I’ll be posting various things as time allows, including discussions of methods and approaches in this type of research. I’m also applying for a grant to cover the cost of free pizza at the end, although to be honest I’ve not had great success on same in the past. You might be surprised at the application numbers and success rates on that kind of thing.


4 thoughts on “A massive mess of old tree data

  1. Great work Jim, this kind of archaeo-data mining is absolutely vital for gaining that long term perspective. There must be huge amounts of this kind of information sitting rotting in old archives.

    • Hey thanks Jeff, appreciate the good word. Yes I agree that it is very important work and not nearly enough of it is getting done. Valuable archives are disappearing over time, I’ve experienced it first hand. I think the incentives/rewards in science work against it–lots of work and not much reward. It’s a big problem.

  2. I have to agree with Jeff… this looks like a pretty cool find and your efforts to rehabilitate the data should bear some interesting fruit.

    Are there time series measurements (repeated measures on plots); and are there data like tree ring measurements (potentially from other surveys) that might serve as correlates or benchmarks?

    How much “end of project” pizza are we talking about here? If we’re not trying to feed too many, and if the lab happens to be in central Ohio at the right time, give me a shout and we’ll see if we can’t oblige.

    • Hey Clem, thanks for the good word.

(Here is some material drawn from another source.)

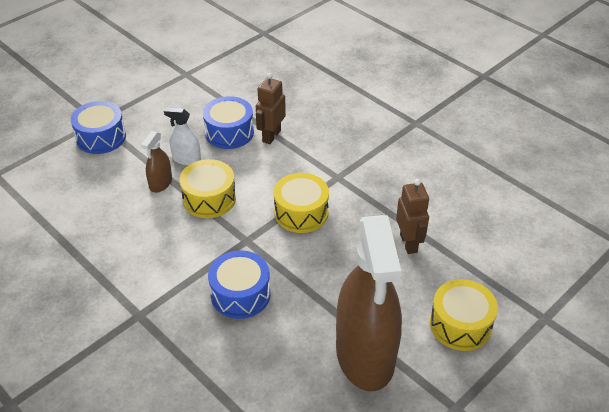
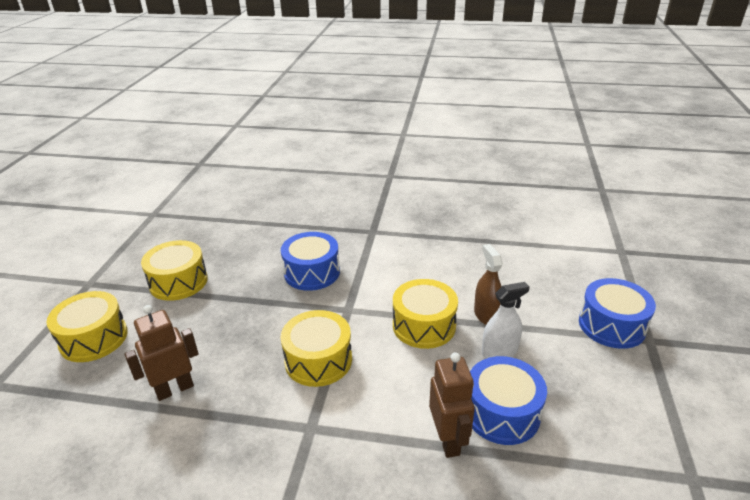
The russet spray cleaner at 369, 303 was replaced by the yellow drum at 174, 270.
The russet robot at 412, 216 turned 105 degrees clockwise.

      No time series involved here–these plots were apparently censused only once, with the exception of 20 that I re-measured about 10 years ago in Yosemite. I will be pushing however to get some of the plots established as permanent, long-term monitoring plots. However, for the existing data, everything revolves around spatial analysis here, as these plots are spread over a wide area, including a large elevation gradient (about 5500 feet; this is rough mountainous terrain). I will however be doing some time series analysis to estimate tree ages at the time of data collection, based on growth rate data obtained from various early sources, which I also discovered during this whole process.

      Yes, there are several other data/information sources that can be used in comparisons, but there is no directly comparable data set as this was a unique and unparalleled effort in the history of American forest inventory. The most important of these are the General Land Office bearing tree (BT) data from the 1880s, which are distance-based (plot-less) tree measurements. Those data require special distance-based statistical methods which are tricky and easily misunderstood, and as a consequence the BT data have been badly analyzed in past few years, and in very prominent ecology journals, to make highly dubious arguments regarding pre-settlement forest conditions in the Sierra Nevada, and associated natural fire regimes.

      Oh and if the pizza grant falls through I’ll be calling on you to bring some roasted soybeans, with pepperoni preferably.